Soft Rebellion

November, 2014
3 minute read

There are no new arguments in the effort to expand women's role in the church to include those tasks that have traditionally been given to men. Some women want to lead prayer as well as teach and preach in public assemblies, and find support for their aspirations by disregarding Paul's instructions on these matters as first century cultural bias against women. Others argue that Jesus did not specifically forbid women from doing this, so it must be acceptable. They point to certain women like Phoebe (Romans 16:1), Lydia (Acts 16:14) or Philip's daughters who prophesied (Acts 21:9) as examples of females who exercised spiritual leadership in the church at that time. As I said, there is nothing new or terribly convincing in the attempt to biblically support the views that women and men should exercise similar roles of ministry and leadership in the church, especially when it comes together for public worship.

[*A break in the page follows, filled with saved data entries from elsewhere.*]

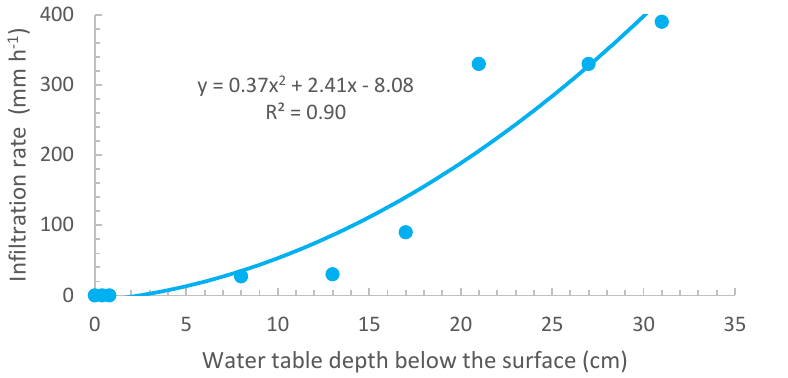
Figure 7. Infiltration rate vs. groundwater table depth in the Debre Mawi watershed. Groundwater table depth values taken on the same date with infiltration rate are plotted.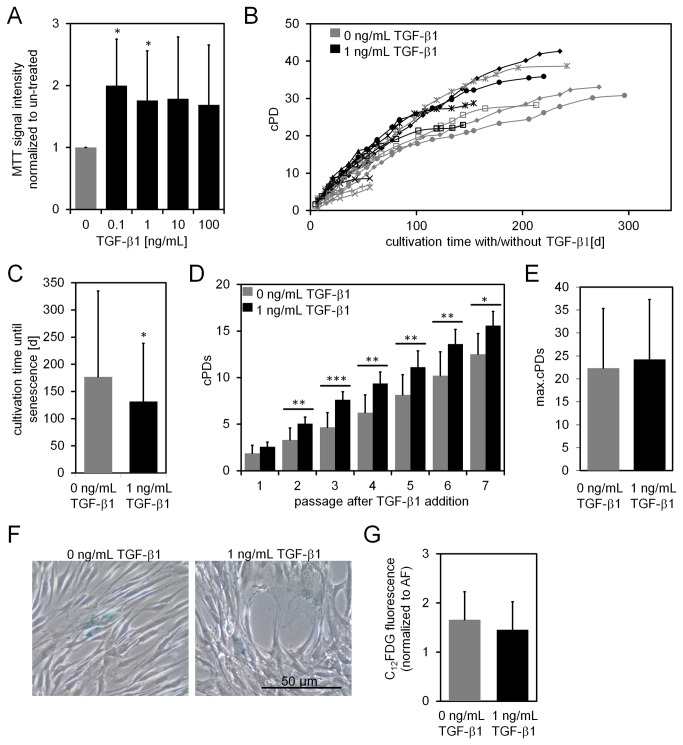
Influence of TGF-β1 on short- and long-term expansion and senescence.MSCs were stimulated for 7 days with increasing concentrations of TGF-β1 and proliferation was estimated using the MTT assay (A; n = 5). MSCs were cultured with or without 1 ng/mL TGF-β1 until they stopped proliferation. Cumulative population doublings (cPDs) were calculated throughout culture expansion and depicted by symbols for each passage (B; n = 6). The average culture period until proliferation arrest is shorter if cells are continuously cultured with TGF-β1 (C; n = 6). Comparison of cPDs for the first seven passages for TGF-β1 treated and un-treated MSC revealed a proliferative advantage particularly in the initial three passages (D; n = 6). The maximal cPDs at the time of ultimate proliferation arrest were similar with and without TGF-β1 treatment (E; n = 6). SA-β-gal activity was measured in MSCs cultured either with or without TGF-β1 for 7 passages by histochemical analysis with X-gal staining (E) or flowcytometric analysis of C12FDG (F; n = 3; *p < 0.05; **p < 0.01).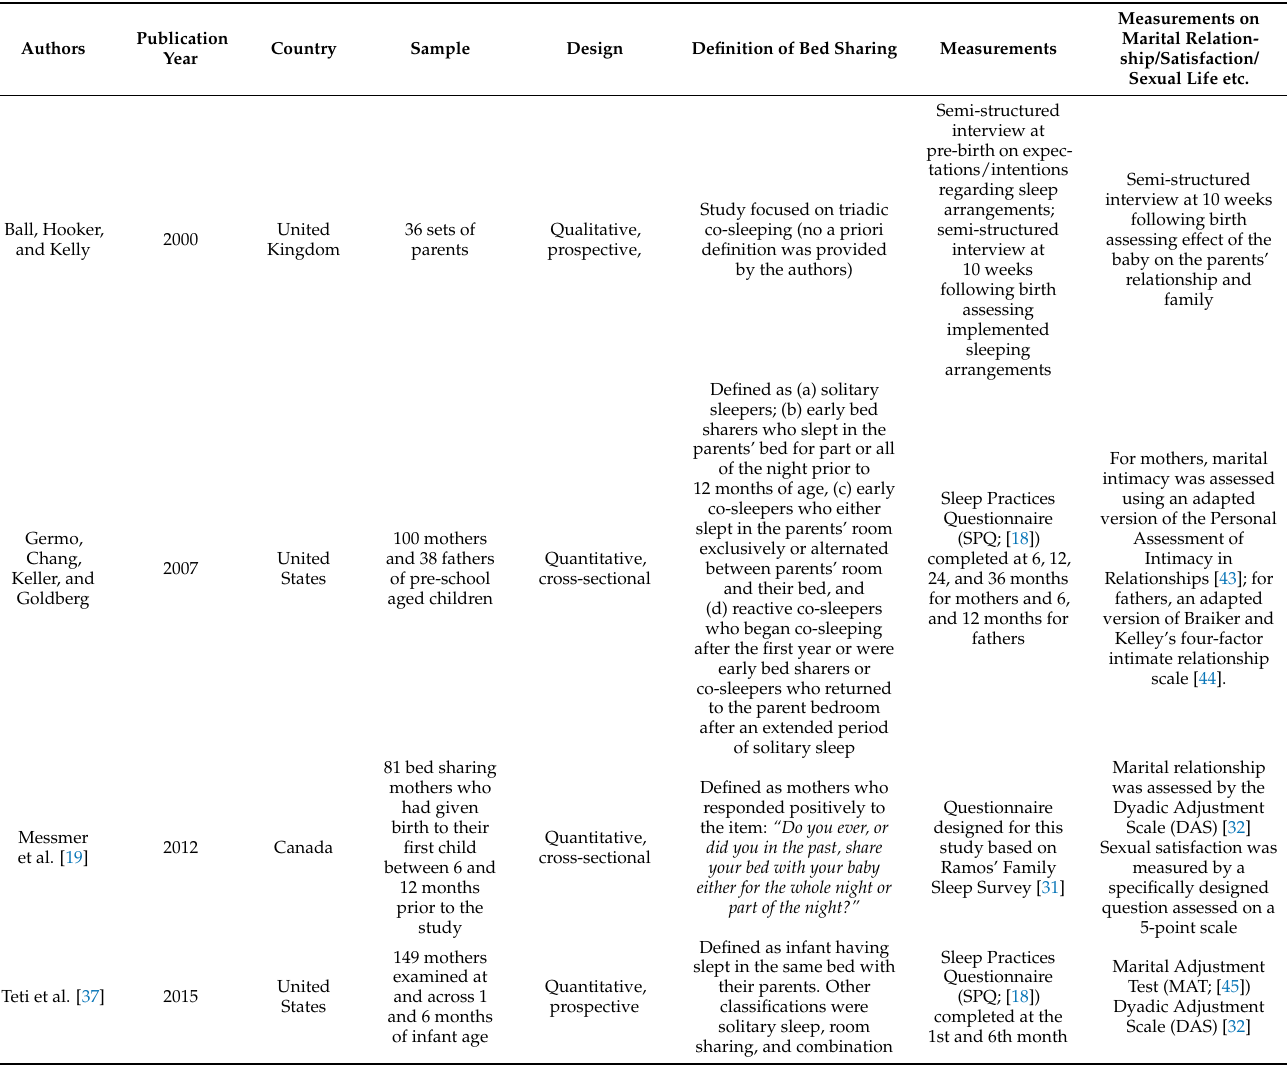
Table A1. Characteristics of included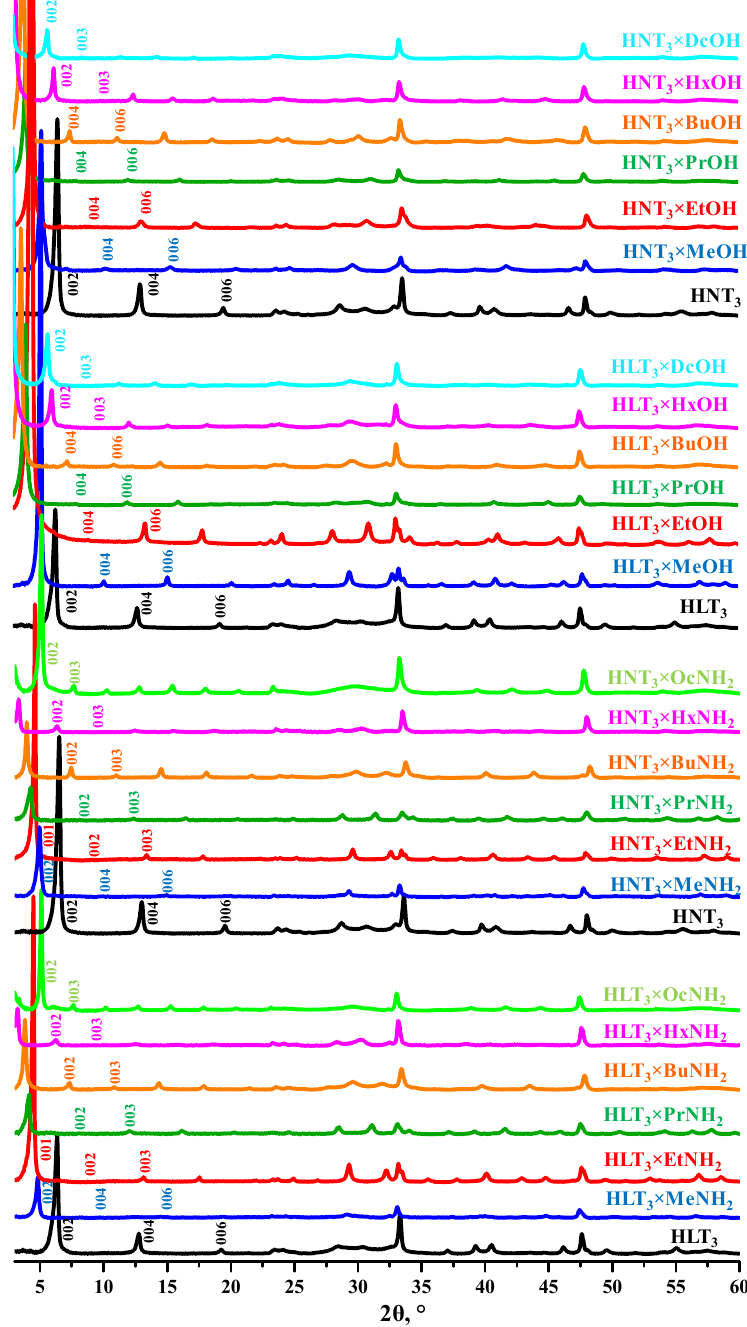
Figure 1. XRD patterns of the initial titanates and their inorganic-organic derivatives. Table 1. Structural parameters of the initial titanates and their inorganic-organic derivatives as well as tilt angles of organic chains.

Of course, the response to these arguments is also an old one. The Bible specifically teaches, by word and example, in the gospels as well as the epistles that male spiritual leadership in the church is the norm. There are any number of passages and examples that can be given to prove this point but the one that speaks most clearly about this specific issue is found in I Corinthians 14:34-38 where Paul answers a question about women's role in the church.

34 Women should remain silent in the churches. They are not allowed to speak, but must be in submission, as the law says. 35 If they want to inquire about something, they should ask their own husbands at home; for it is disgraceful for a woman to speak in the church.
36 Or did the word of God originate with you? Or are you the only people it has reached? 37 If anyone thinks they are a prophet or otherwise gifted by the Spirit, let them acknowledge that what I am writing to you is the Lord's command. 38 But if anyone ignores this, they will themselves be ignored.

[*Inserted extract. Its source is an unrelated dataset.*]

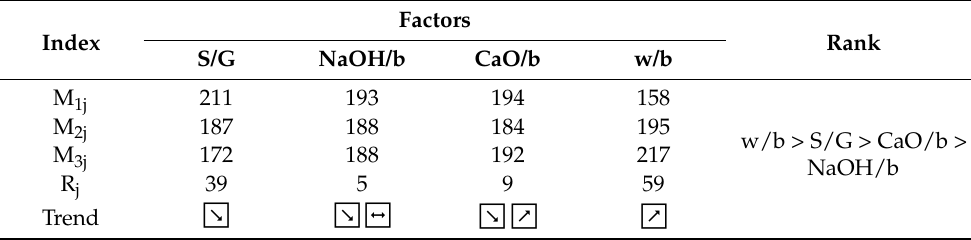
Table 6. Orthogonal extreme difference analysis of fluidity (mm).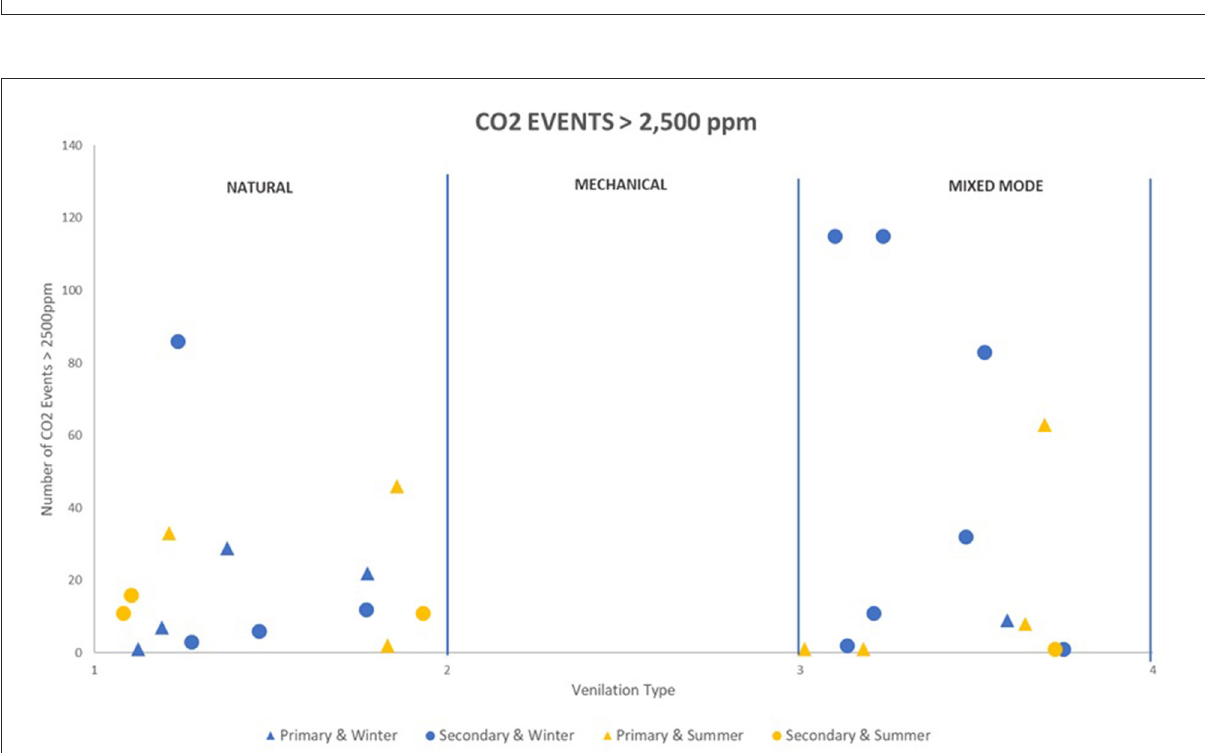
FIGURE4 Incidence of > 1,800 ppm exceedances with ventilation type, primary/secondary classroom type and the season which the monitoring was conducted. Winter: 01 May − 31 August, Summer: all other times of the year.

Note two important points:

  1. Women are to remain silent in the areas of teaching and preaching.
  2. This teaching about a woman's role and conduct is a commandment from the Lord, not the cultural bias of a male Apostle.

Good Bible study and interpretation requires one to base doctrine and the actions that flow from it on passages that clearly define the issues, and examples that confirm the teachings. In this case we see that Paul consistently taught that women were to be in submission to the male spiritual leadership in the church and were not permitted to teach the men (II Timothy 2:11-12). Complementing this teaching are the examples of exclusively male apostles, elders, deacons and evangelists throughout the New Testament.

Our society provides opportunities for women to equally exercise their talents and abilities alongside men. We could elect a woman as President and all citizens, male and female, would need to pay her the honor due to her office, and all of this with God's blessing.

When it comes to the church, however, some women refuse to accept the role that God has assigned to them in favor of one that they find more gratifying.

Soft rebellion says, "I will serve as I choose, not as God requires." In the end it may be presented in terms of feminine empowerment but soft rebellion is still an effort to overthrow God's will and replace it with our own.